Obverse: Titus seated l. amid arms, holding branch in r.; S(ENATVS)- C(ONSVLTO): by decree of the Senate; IMP(ERATOR) T(ITVS) CAES(AR) VESP(ASIANVS) AVG(VSTVS) P(ONTIFEX) M(AXIMVS) TR(IBVNICIA) P(OTESTATE) P(ATER) P(ATRIAE) CO(N)S(VL) VIII: Imperator Titus Caesar Vespasianus Augustus, pontifex maximus, with tribunician power, father of the country, consul for the eighth time.
Reverse: The Flavian Amphitheater.
Provenance: Harlan Berk, 1993.
Bibliography: H. Mattingly and E.A. Sydenham, The Roman Imperial Coinage II: Vespasian to Hadrian (London 1926) 110; P.V. Hill, The Monuments of Ancient Rome as Coin Types (London 1989).

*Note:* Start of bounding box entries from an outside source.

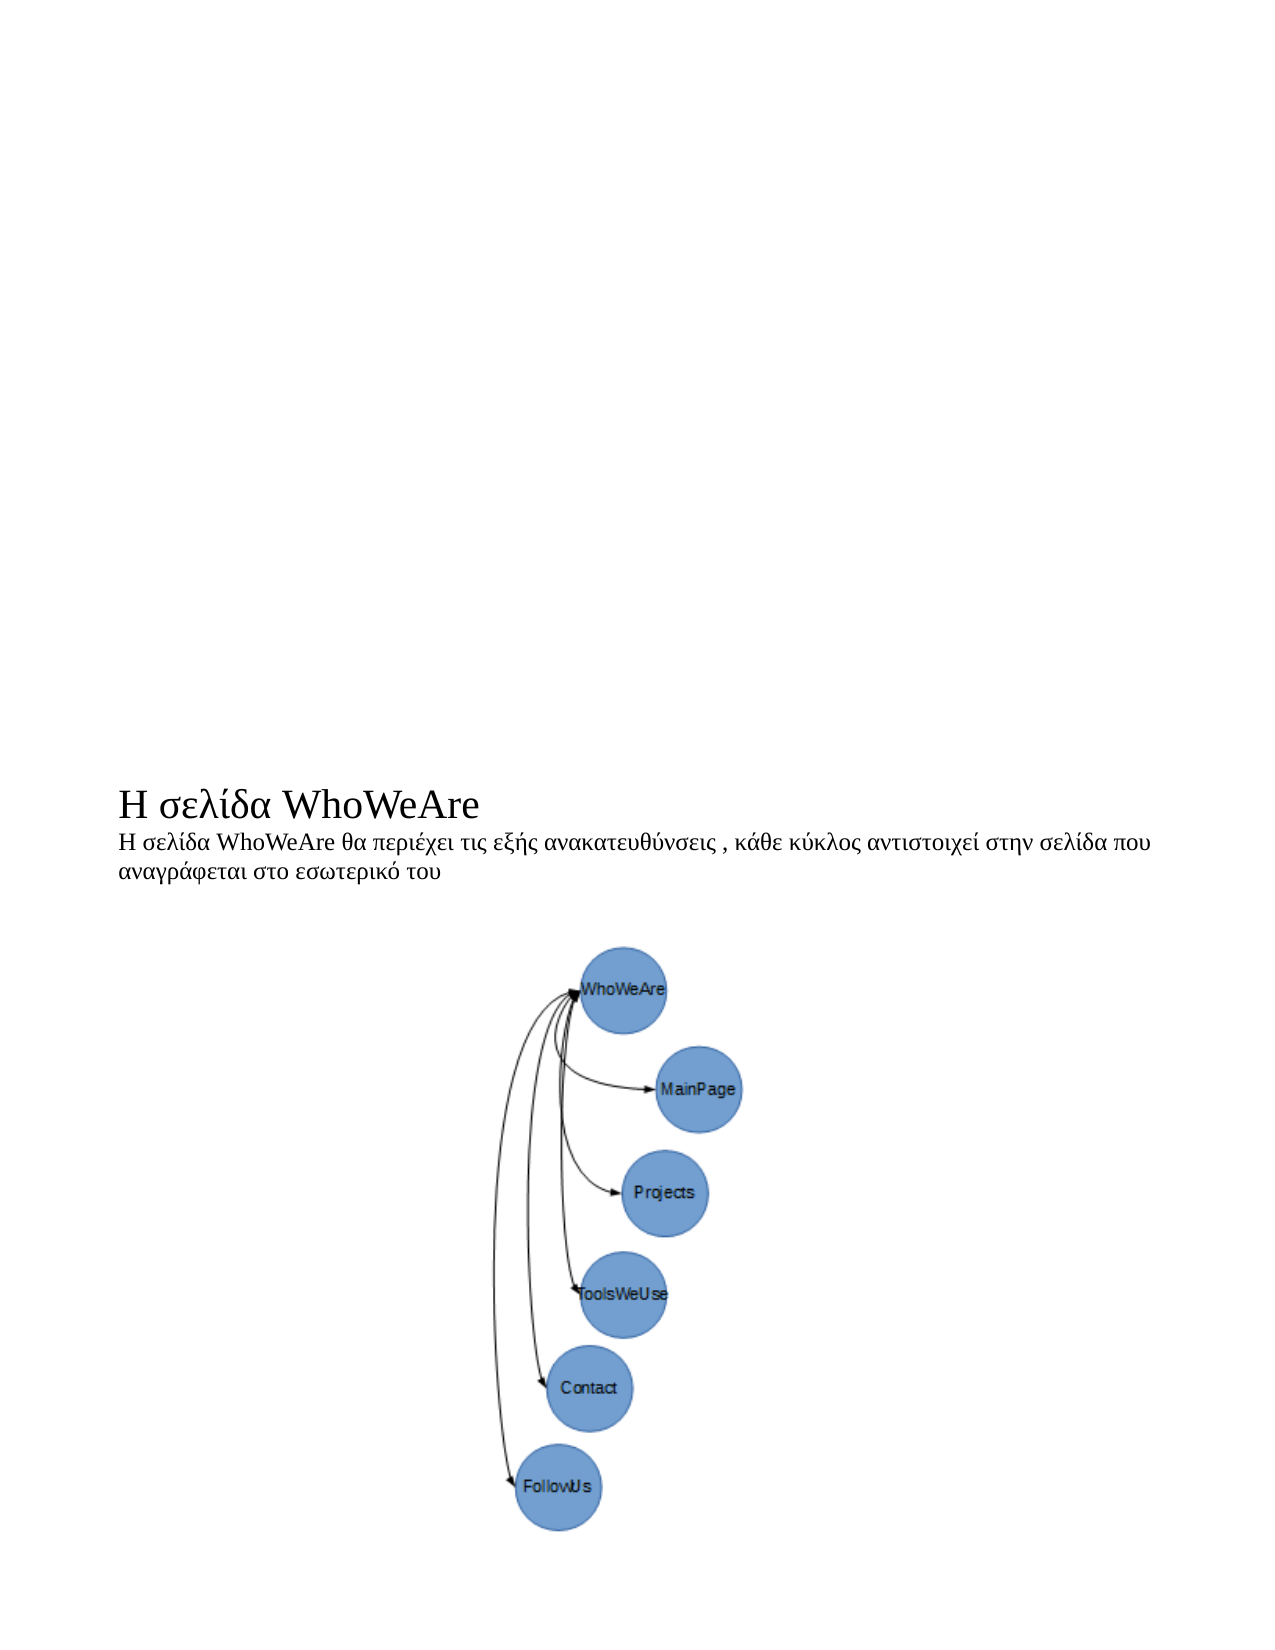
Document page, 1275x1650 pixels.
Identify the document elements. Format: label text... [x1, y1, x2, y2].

text Η σελίδα WhoWeAre θα περιέχει τις εξής ανακατευθύνσεις , κάθε κύκλος αντιστοιχεί στην σελίδα που αναγράφεται στο εσωτερικό του [118, 827, 1157, 885]
text Η σελίδα WhoWeAre [118, 779, 1157, 827]
picture [406, 942, 869, 1569]
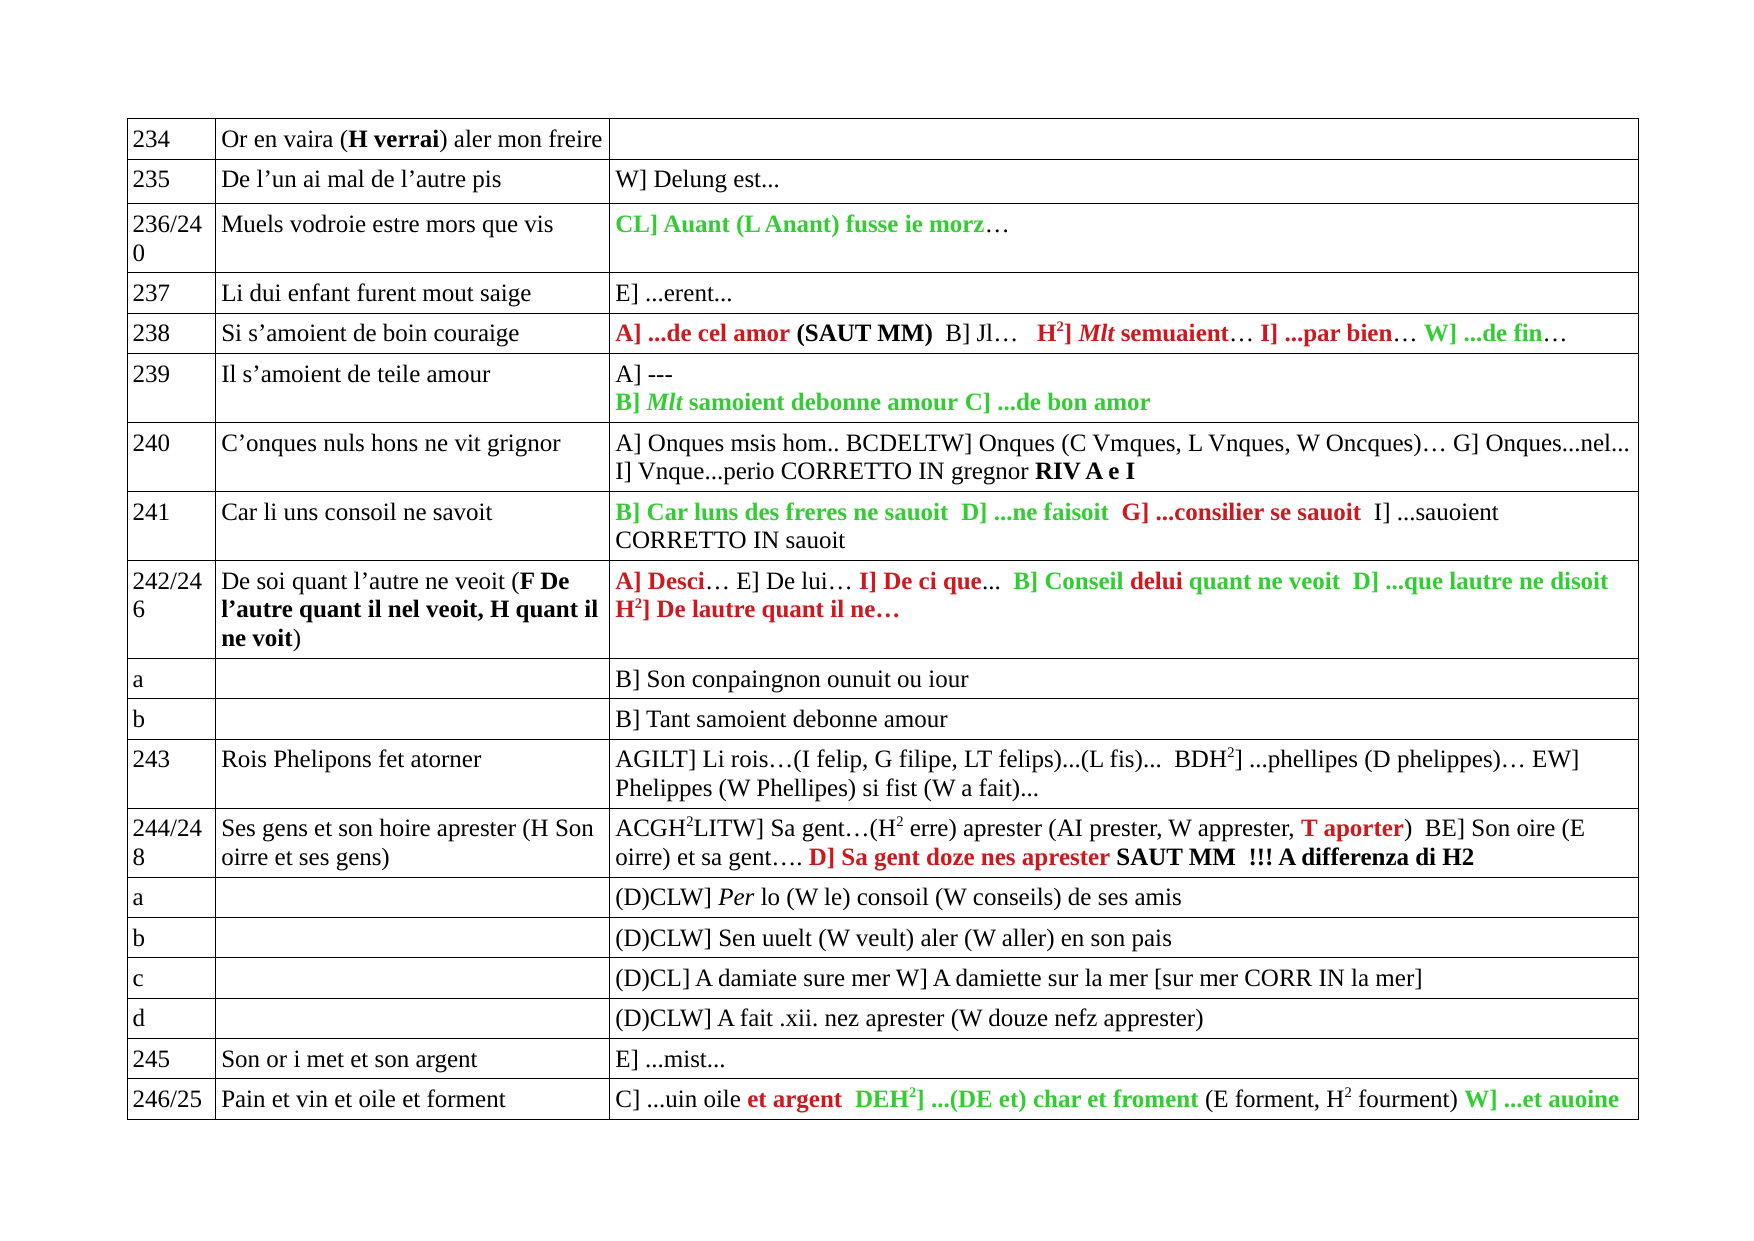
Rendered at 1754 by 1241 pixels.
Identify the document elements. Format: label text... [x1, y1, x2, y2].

table_cell 235 [128, 160, 215, 203]
table_cell d [128, 999, 215, 1038]
table_cell Il s’amoient de teile amour [216, 354, 609, 422]
table_cell Muels vodroie estre mors que vis [216, 204, 609, 272]
table_cell E] ...erent... [610, 273, 1638, 312]
table_cell b [128, 918, 215, 957]
table_cell 236/240 [128, 204, 215, 272]
table_cell E] ...mist... [610, 1039, 1638, 1078]
table_cell (D)CL] A damiate sure mer W] A damiette sur la mer [sur mer CORR IN la mer] [610, 958, 1638, 997]
table_cell Rois Phelipons fet atorner [216, 740, 609, 807]
table_cell C’onques nuls hons ne vit grignor [216, 423, 609, 491]
table_cell Ses gens et son hoire aprester (H Son oirre et ses gens) [216, 809, 609, 877]
table_cell Car li uns consoil ne savoit [216, 492, 609, 560]
table_cell a [128, 659, 215, 698]
table_cell A] Onques msis hom.. BCDELTW] Onques (C Vmques, L Vnques, W Oncques)… G] Onques...nel... I] Vnque...perio CORRETTO IN gregnor RIV A e I [610, 423, 1638, 491]
table_cell B] Son conpaingnon ounuit ou iour [610, 659, 1638, 698]
table_cell [610, 119, 1638, 158]
table_cell A] --- B] Mlt samoient debonne amour C] ...de bon amor [610, 354, 1638, 422]
table_cell (D)CLW] A fait .xii. nez aprester (W douze nefz apprester) [610, 999, 1638, 1038]
table_cell B] Tant samoient debonne amour [610, 699, 1638, 738]
table_cell De soi quant l’autre ne veoit (F De l’autre quant il nel veoit, H quant il ne voit) [216, 561, 609, 658]
table_cell A] Desci… E] De lui… I] De ci que... B] Conseil delui quant ne veoit D] ...que lautre ne disoit H2] De lautre quant il ne… [610, 561, 1638, 658]
table_cell 240 [128, 423, 215, 491]
table_cell Si s’amoient de boin couraige [216, 314, 609, 353]
table_cell 238 [128, 314, 215, 353]
table_cell a [128, 878, 215, 917]
table_cell [216, 958, 609, 997]
table_cell 244/248 [128, 809, 215, 877]
table_cell De l’un ai mal de l’autre pis [216, 160, 609, 203]
table_cell Pain et vin et oile et forment [216, 1079, 609, 1118]
table_cell CL] Auant (L Anant) fusse ie morz… [610, 204, 1638, 272]
table_cell 237 [128, 273, 215, 312]
table_cell W] Delung est... [610, 160, 1638, 203]
table_cell C] ...uin oile et argent DEH2] ...(DE et) char et froment (E forment, H2 fourment) W] ...et auoine [610, 1079, 1638, 1118]
table_cell [216, 878, 609, 917]
table_cell Son or i met et son argent [216, 1039, 609, 1078]
table_cell [216, 999, 609, 1038]
table_cell [216, 699, 609, 738]
table_cell (D)CLW] Per lo (W le) consoil (W conseils) de ses amis [610, 878, 1638, 917]
table_cell A] ...de cel amor (SAUT MM) B] Jl… H2] Mlt semuaient… I] ...par bien… W] ...de fin… [610, 314, 1638, 353]
table_cell 241 [128, 492, 215, 560]
table_cell c [128, 958, 215, 997]
table_cell 243 [128, 740, 215, 807]
table_cell ACGH2LITW] Sa gent…(H2 erre) aprester (AI prester, W apprester, T aporter) BE] Son oire (E oirre) et sa gent…. D] Sa gent doze nes aprester SAUT MM !!! A differenza di H2 [610, 809, 1638, 877]
table_cell Or en vaira (H verrai) aler mon freire [216, 119, 609, 158]
table_cell AGILT] Li rois…(I felip, G filipe, LT felips)...(L fis)... BDH2] ...phellipes (D phelippes)… EW] Phelippes (W Phellipes) si fist (W a fait)... [610, 740, 1638, 807]
table_cell 246/25 [128, 1079, 215, 1118]
table_cell (D)CLW] Sen uuelt (W veult) aler (W aller) en son pais [610, 918, 1638, 957]
table_cell b [128, 699, 215, 738]
table_cell 245 [128, 1039, 215, 1078]
table_cell [216, 918, 609, 957]
table_cell 234 [128, 119, 215, 158]
table_cell 239 [128, 354, 215, 422]
table_cell 242/246 [128, 561, 215, 658]
table_cell [216, 659, 609, 698]
table_cell Li dui enfant furent mout saige [216, 273, 609, 312]
table_cell B] Car luns des freres ne sauoit D] ...ne faisoit G] ...consilier se sauoit I] ...sauoient CORRETTO IN sauoit [610, 492, 1638, 560]
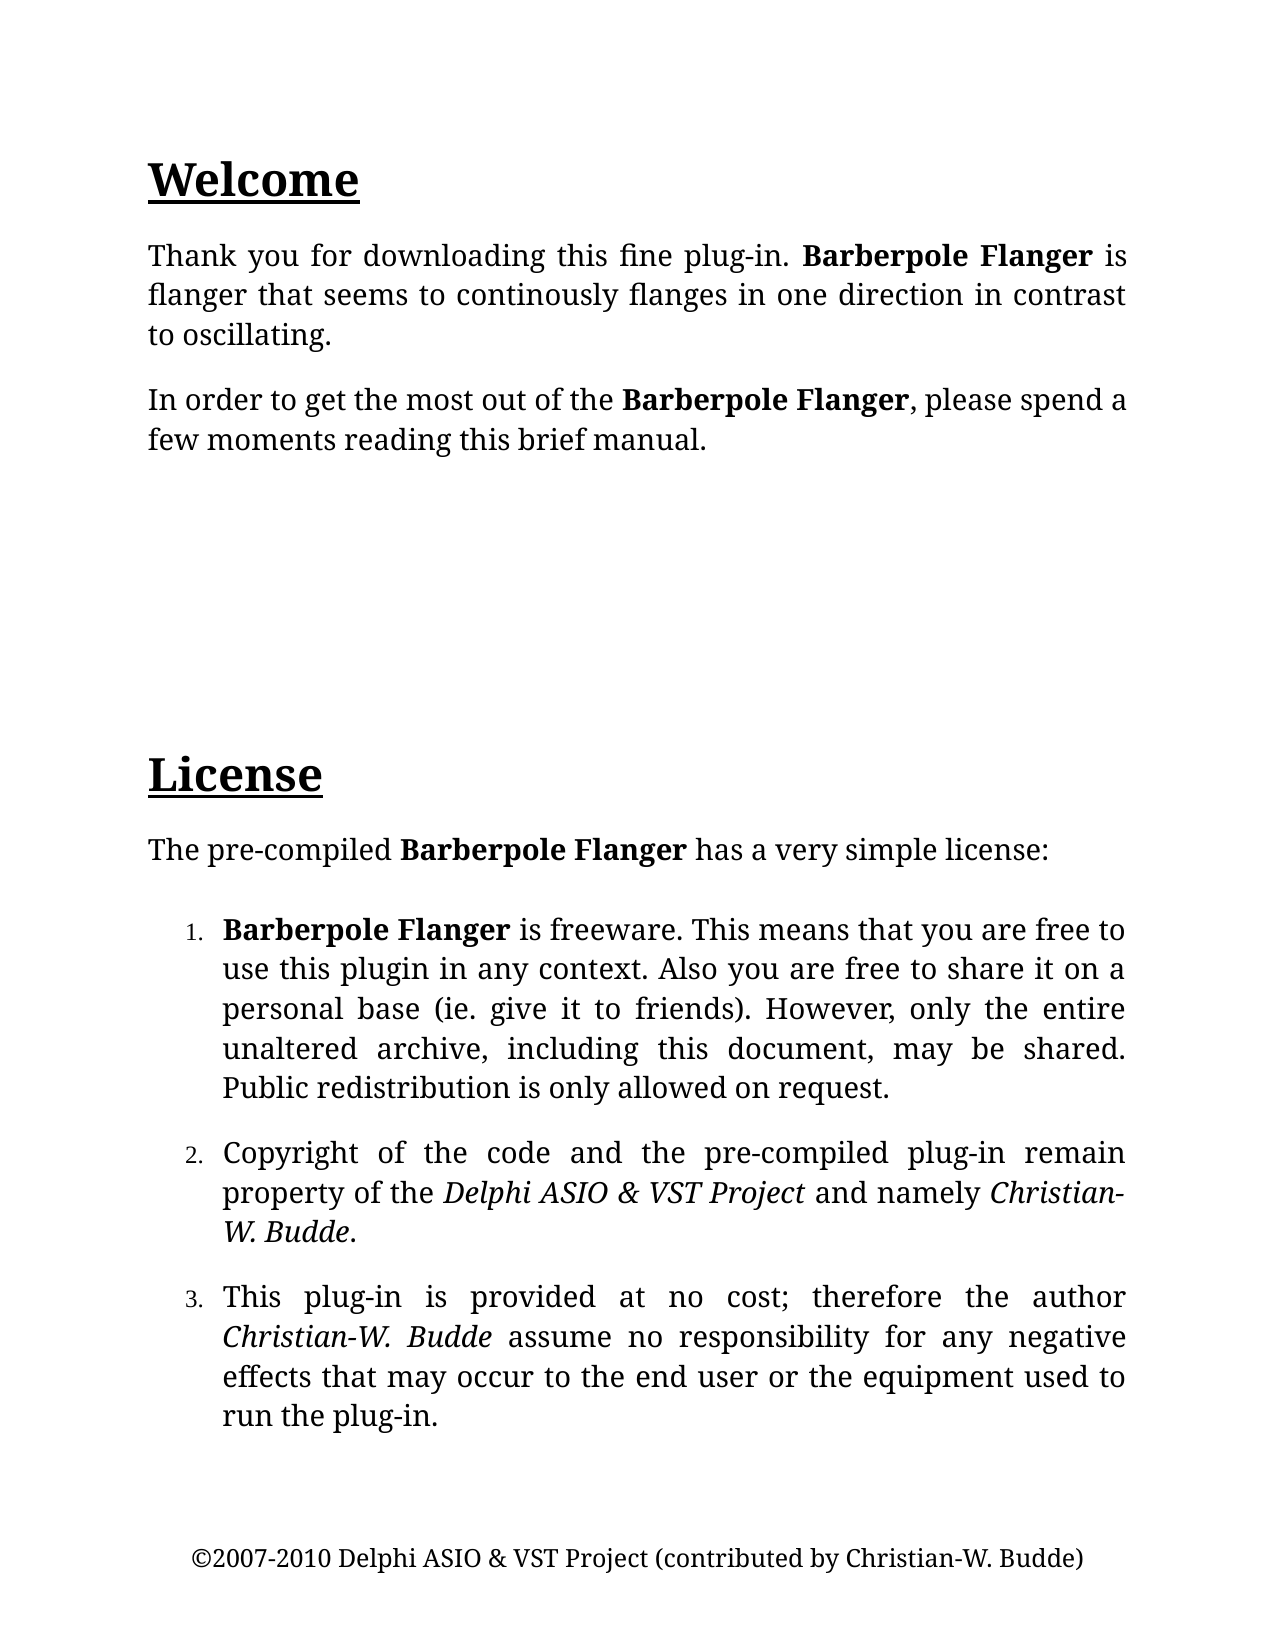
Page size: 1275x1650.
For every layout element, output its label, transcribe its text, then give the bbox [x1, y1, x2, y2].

list This plug-in is provided at no cost; therefore the author Christian-W. Budde assume no responsibility for any negative effects that may occur to the end user or the equipment used to run the plug-in. [185, 1276, 1127, 1435]
list Barberpole Flanger is freeware. This means that you are free to use this plugin in any context. Also you are free to share it on a personal base (ie. give it to friends). However, only the entire unaltered archive, including this document, may be shared. Public redistribution is only allowed on request. [185, 909, 1127, 1107]
text Thank you for downloading this fine plug-in. Barberpole Flanger is flanger that seems to continously flanges in one direction in contrast to oscillating. [148, 235, 1127, 354]
subtitle License [148, 742, 1127, 804]
text The pre-compiled Barberpole Flanger has a very simple license: [148, 829, 1127, 869]
list Copyright of the code and the pre-compiled plug-in remain property of the Delphi ASIO & VST Project and namely Christian-W. Budde. [185, 1132, 1127, 1251]
text In order to get the most out of the Barberpole Flanger, please spend a few moments reading this brief manual. [148, 379, 1127, 458]
subtitle Welcome [148, 148, 1127, 210]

The most well-known landmark in Rome, the Flavian Amphitheater, better known by its medieval name, the Colosseum, was begun by Vespasian in A.D. 71 on land reclaimed for the people from an artificial lake in the gardens of Nero's Golden House. Work on it was continued by Titus, who dedicated it in A.D. 80 with opening games lasting 100 days. The largest amphitheater in antiquity, it could hold 50,000 spectators and was used for the most popular types of entertainment at the time, beast fights and gladiatorial contests. The bird's-eye view of the Colosseum on the reverse of this sestertius of Titus, issued to celebrate the opening, shows the amphitheater packed with people. To the left is the tall, conical fountain known as the Meta Sudans, which stood in the vicinity.

Titus seated amid captured arms, a general reference to his successful military campaigns, replaces the usual portrait head or bust on the obverse.